Julia: “My grandmother gave me her fox fur stole when I was five or six, one of those styles with the head and you would wrap it and hold the tail in its mouth. I loved it. I used to dress up in it and I felt like it was still alive because it had all its features. So as soon as I worked out taxidermy was something you could do, I wanted to learn how to do it.  And then I’ve always just been a massive animal lover – I became a vegetarian when I was nine and I’m now vegan – so, for me, taxidermy was a way of celebrating animals and being around them when you are growing up in a city. As a child I was always interested in death, so for me it seems entirely normal and not at all macabre.”

These words are spoken as she sits, surrounded by vases of dead roses dried to preserve their skeletal beauty, the glint of her Victorian-era inspired silver rings catching the light.

She acknowledges that, initially at least, her work was often viewed through a lens of shock. Like the mouse brooch created from a taxidermied rodent whose eyes were replaced with diamonds and its tail a cord of silver – for Julia the ideal marriage as she undertook both a jewellery design course and a mentorship working alongside a retired Melbourne taxidermist.

Julia: “When I first started blending taxidermy and jewellery it was considered plain crazy, but then I’ve always been a bit different. Since then a lot more people have started to work in taxidermy and a lot of big art collectors are collecting it so it means I get to now do what I love and live off it.”
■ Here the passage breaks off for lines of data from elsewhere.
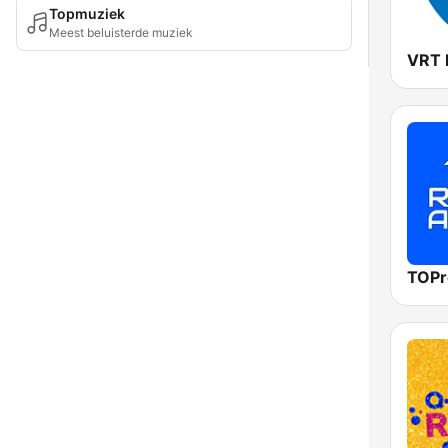
Topmuziek
Meest beluisterde muziek
VRT 
TOPr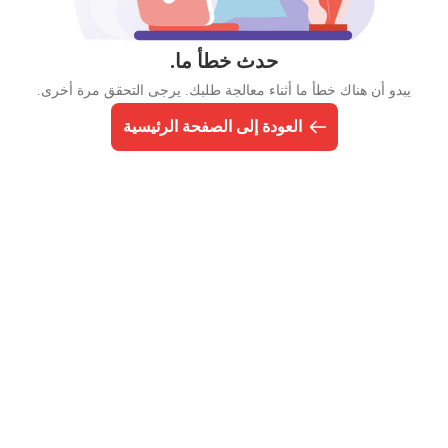
حدث خطأ ما.
يبدو أن هناك خطأ ما أثناء معالجة طلبك. يرجى التحقق مرة أخرى.
العودة إلى الصفحة الرئيسية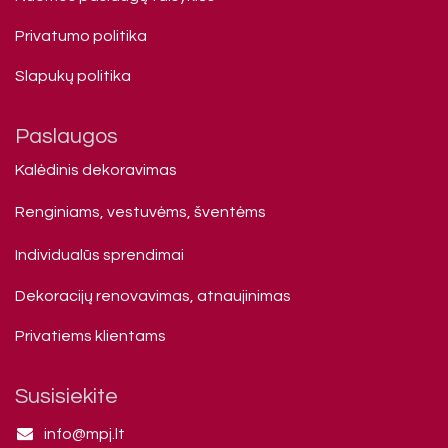
Privatumo politika
Slapukų politika
Paslaugos
Kalėdinis dekoravimas
Renginiams, vestuvėms, šventėms
Individualūs sprendimai
Dekoracijų renovavimas, atnaujinimas
Privatiems klienta​ms
Susisiekite
info@mpj.lt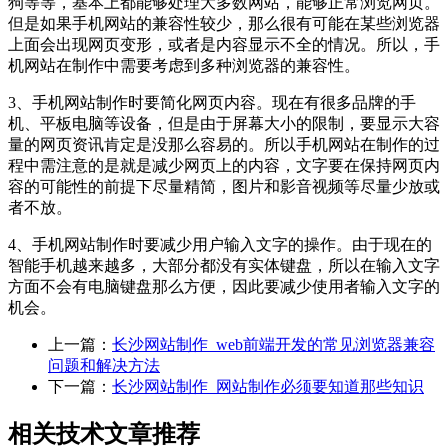
狗等等，基本上都能够处理大多数网站，能够正常浏览网页。
但是如果手机网站的兼容性较少，那么很有可能在某些浏览器
上面会出现网页变形，或者是内容显示不全的情况。所以，手
机网站在制作中需要考虑到多种浏览器的兼容性。
3、手机网站制作时要简化网页内容。现在有很多品牌的手
机、平板电脑等设备，但是由于屏幕大小的限制，要显示大容
量的网页资讯肯定是没那么容易的。所以手机网站在制作的过
程中需注意的是就是减少网页上的内容，文字要在保持网页内
容的可能性的前提下尽量精简，图片和影音视频等尽量少放或
者不放。
4、手机网站制作时要减少用户输入文字的操作。由于现在的
智能手机越来越多，大部分都没有实体键盘，所以在输入文字
方面不会有电脑键盘那么方便，因此要减少使用者输入文字的
机会。
上一篇：
长沙网站制作_web前端开发的常见浏览器兼容
问题和解决方法
下一篇：
长沙网站制作_网站制作必须要知道那些知识
相关技术文章推荐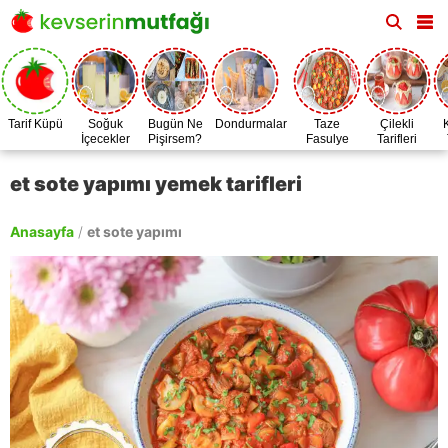
Tarif Küpü
Soğuk
Bugün Ne
Dondurmalar
Taze
Çilekli
İçecekler
Pişirsem?
Fasulye
Tarifleri
Zamanı
et sote yapımı yemek tarifleri
Anasayfa
/
et sote yapımı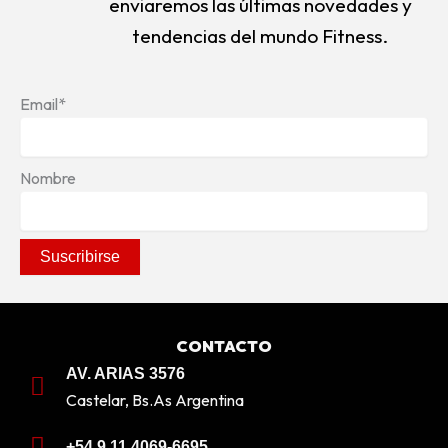
enviaremos las últimas novedades y
tendencias del mundo Fitness.
Email*
Nombre
CONTACTO
AV. ARIAS 3576
Castelar, Bs.As Argentina
+54 9 11 4069-6695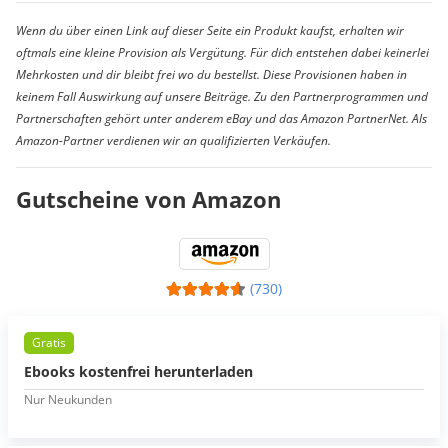
Wenn du über einen Link auf dieser Seite ein Produkt kaufst, erhalten wir
oftmals eine kleine Provision als Vergütung. Für dich entstehen dabei keinerlei
Mehrkosten und dir bleibt frei wo du bestellst. Diese Provisionen haben in
keinem Fall Auswirkung auf unsere Beiträge. Zu den Partnerprogrammen und
Partnerschaften gehört unter anderem eBay und das Amazon PartnerNet. Als
Amazon-Partner verdienen wir an qualifizierten Verkäufen.
Gutscheine von Amazon
(730)
Gratis
Ebooks kostenfrei herunterladen
Nur Neukunden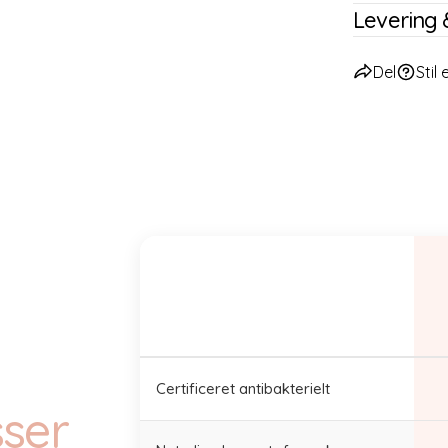
Levering 
Del
Stil
Certificeret antibakterielt
sser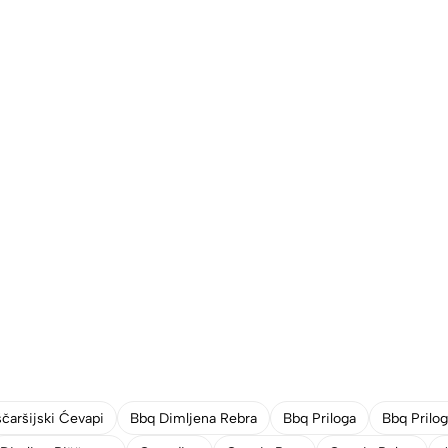
čaršijski Ćevapi
Bbq Dimljena Rebra
Bbq Priloga
Bbq Prilo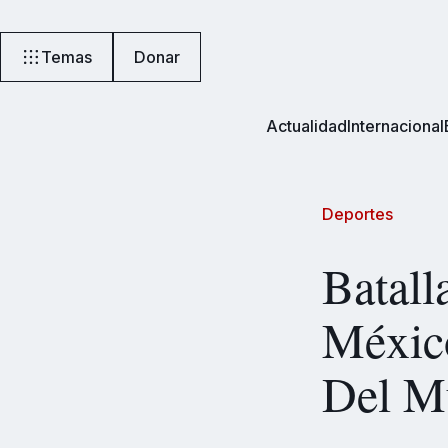
Temas
Donar
Actualidad
Internacional
Deportes
Batall
México
Del M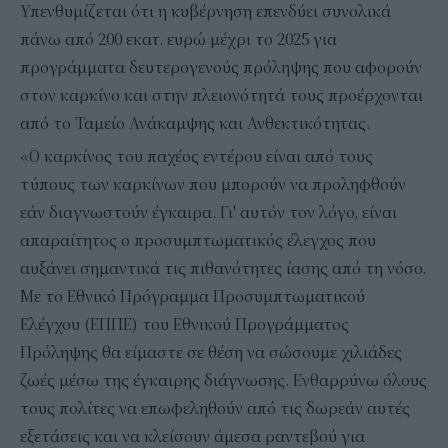
Υπενθυμίζεται ότι η κυβέρνηση επενδύει συνολικά
πάνω από 200 εκατ. ευρώ μέχρι το 2025 για
προγράμματα δευτερογενούς πρόληψης που αφορούν
στον καρκίνο και στην πλειονότητά τους προέρχονται
από το Ταμείο Ανάκαμψης και Ανθεκτικότητας.
«Ο καρκίνος του παχέος εντέρου είναι από τους
τύπους των καρκίνων που μπορούν να προληφθούν
εάν διαγνωστούν έγκαιρα. Γι' αυτόν τον λόγο, είναι
απαραίτητος ο προσυμπτωματικός έλεγχος που
αυξάνει σημαντικά τις πιθανότητες ίασης από τη νόσο.
Με το Εθνικό Πρόγραμμα Προσυμπτωματικού
Ελέγχου (ΕΠΠΕ) του Εθνικού Προγράμματος
Πρόληψης θα είμαστε σε θέση να σώσουμε χιλιάδες
ζωές μέσω της έγκαιρης διάγνωσης. Ενθαρρύνω όλους
τους πολίτες να επωφεληθούν από τις δωρεάν αυτές
εξετάσεις και να κλείσουν άμεσα ραντεβού για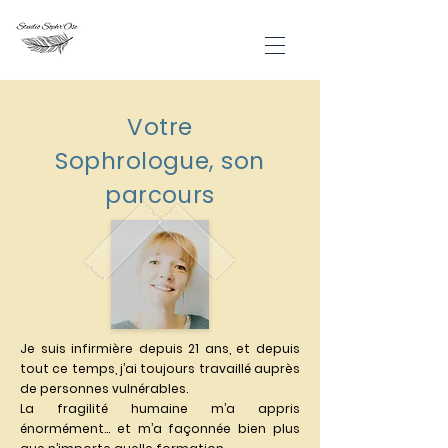
Votre
Sophrologue, son
parcours
Je suis infirmière depuis 21 ans, et depuis
tout ce temps, j’ai toujours travaillé auprès
de personnes vulnérables.
La fragilité humaine m’a appris
énormément… et m’a façonnée bien plus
Certainly it is recognised among the Melbourne arts community that Julia is one of the more successful contemporary artists operating within a city teeming with talented creatives: a recent installation found its showing as part of the NGV’s Melbourne Now exhibition extended, while her current showing as part of the Adelaide Biennial, PHANTASMAGORIA, has generated critical acclaim. Not that the idea of acclaim appears to influence her degree of commitment.

Julia: “Recognition is not the driving force for me. The driving force is the creative process and the problem solving and making something that you really love. Anything else that comes is just a bonus.”

And the “bonuses” keep on coming: though confessing to “lone wolf” status (“I prefer my own company”) the artist now works alongside three assistants required to help her meet demand on a jewellery business that now spans the globe: along with growing demand in Australia and New Zealand, Julia’s pieces have found resonance as far away as Texas, Russia and Romania.

There is a rare, upcoming collaboration with painter and tattooist Leslie Rice (twice winner of the Doug Moran Portrait prize) for a joint show at Sophie Gannon Gallery scheduled for September, not to mention a still-born foal stored in one of her many freezers that will take centre stage for an installation planned for exhibit in 2015.

Of course, for Julia, it all comes back to following her passions, however dark they may seem to a world looking through the eccentric prism of her gaze.

Julia: “I would still be doing it as a hobby even if I couldn’t sell it. It’s always just been for the love of it.”